#### PAGE EXCERPT:
__________

Cloud platforms and related technology have great promise. I have now taken fairly detailed look on these and truth is not so clear cut. For some applications they are great, but for others they are far from ideal. Especially databases and transactionality in volatile cloud infrastucture makes my brain ache way too much. Things will certainly improve in future, but my need is for today.
Some of alphabet soup I have recently studied is listed below. I certainly enjoyed studying all this as my former experience has all been with bare metal hardware or standard virtualization stuff.
Aws, Azure, DbShard, Dynamo, Cloudfront, Ebs, Ec2, ElastiCache, Elb, Federated Sql, Joyent, Heroku, Memcached, NoSql, OpenStack, Rackspace, Rds, Rightscale, S3, Sharding, Swf, Sqs, Xeround.
Promise of horizontal scalability with cloud infrastructure seemed ideal and very attractive to me. Tried to map my plans to this model but soon realized that this project does not map so well. This project requires multi-row datastore transactionality. Potentially very CPU and memory intensive app servers might be required. I could implement these on top of current clouds but this would be a major effort and my time is better spent elsewhere. There are providers attempting to improve the situation, but they are not quite yet there in my opinion.
The current infrastucture plan is fairly simple:
- Host with Amazon Web Services for now. They are most advanced and provide many possible growth trajectories. Azure looked interesting but their max RAM limits are lower plus they are still somewhat behind functionality-wise.
- Front end servers will be standard EC2 instances behind load balancer, hosting ASP.NET web site apps.
- App servers will be bigger EC2 instances behind their own load balancer, or possibly communicating via message queues. If appservers require more RAM than currently available within aws will just externalize these server to custom built high-end hardware hosted elsewhere. This is not perfect solution and changes to this might become necessary, but for now am thinking this way.
- For now am going 100% with RDBMS model. Debated between MySQL variants and SQL Server a bit, SQL Server won as I have slight preference to that over MySQL. Will likely start with Amazon RDS hosted DB instance and migrate to better system if needed later on. This is also not a perfect solution and changes to this might become necessary, but for now I am thinking this way.
After doing some early prototypes and test runs it is clear that the above model would certainly be sufficient to several million users and likely beyond.

__________

#### WHAT YOU WILL DO:
Please answer these questions from the cloud infrastructure post:
1. Which provider will host the project for now?
2. What will the front end servers host?
3. Which database system was chosen over the MySQL variants?

__________

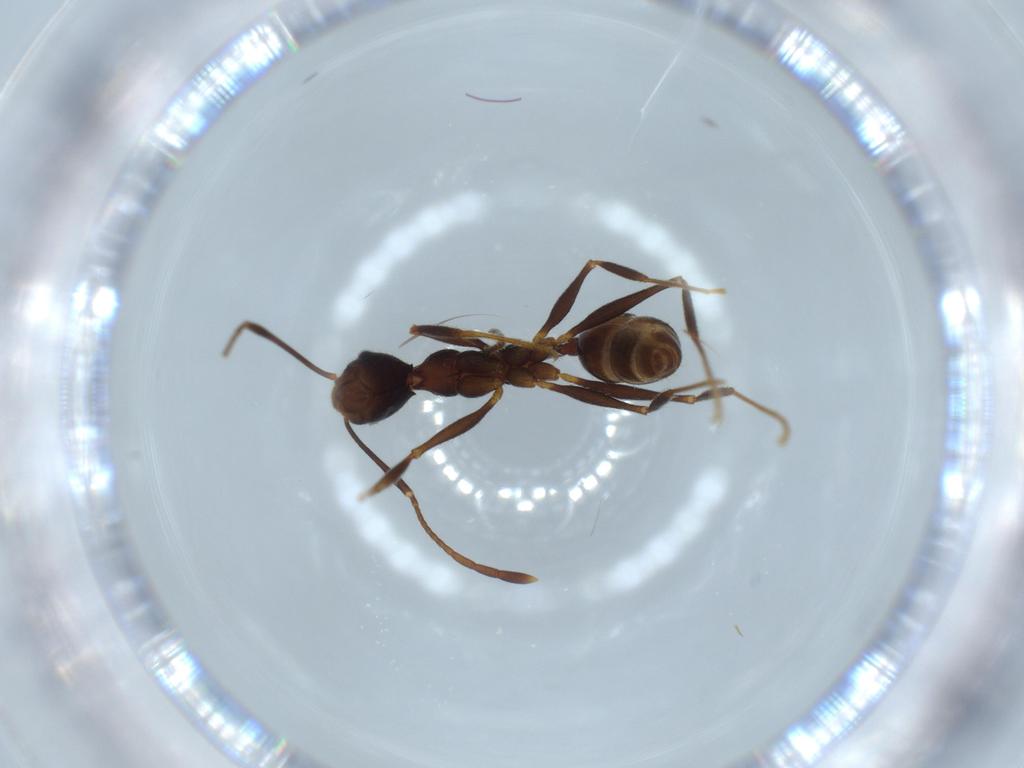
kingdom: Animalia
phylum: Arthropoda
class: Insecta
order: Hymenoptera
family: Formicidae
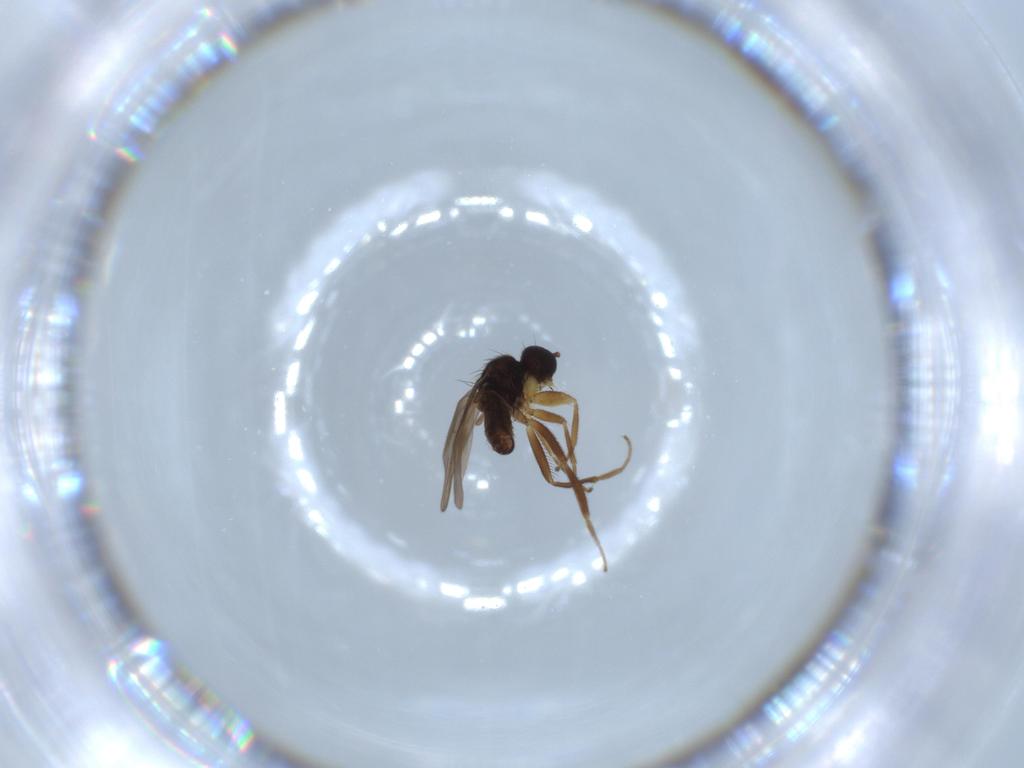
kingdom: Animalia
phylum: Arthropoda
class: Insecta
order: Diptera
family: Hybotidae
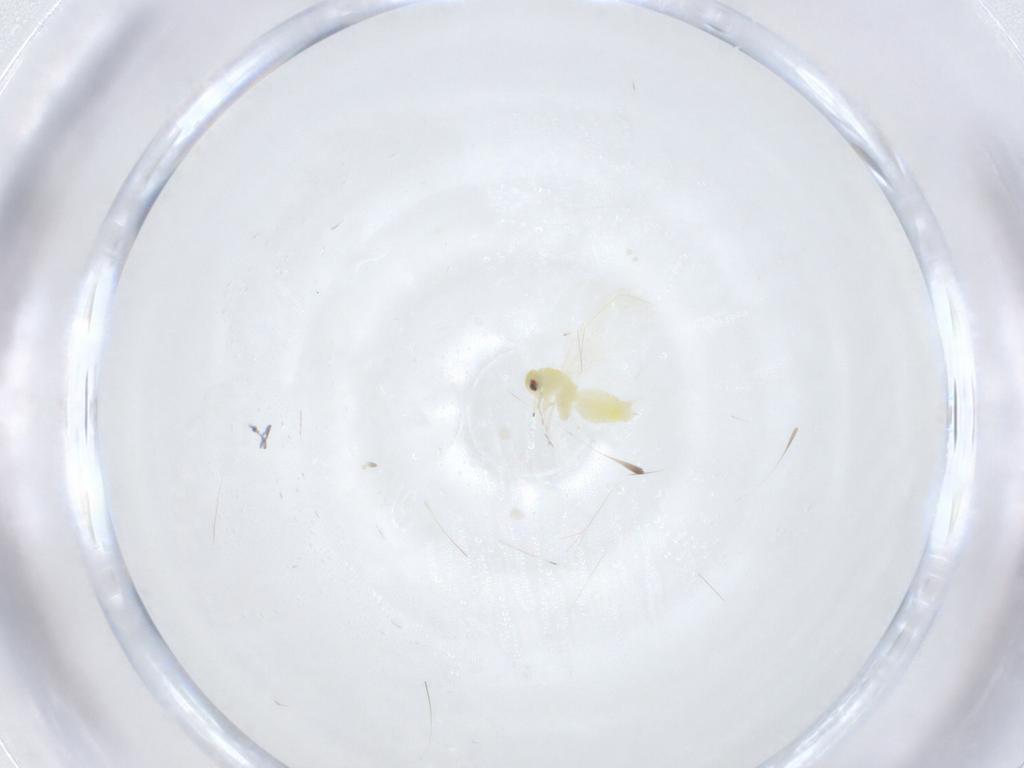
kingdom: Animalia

__________

#### ANSWER SPACE:
1. Amazon Web Services
2. ASP.NET web site apps
3. SQL Server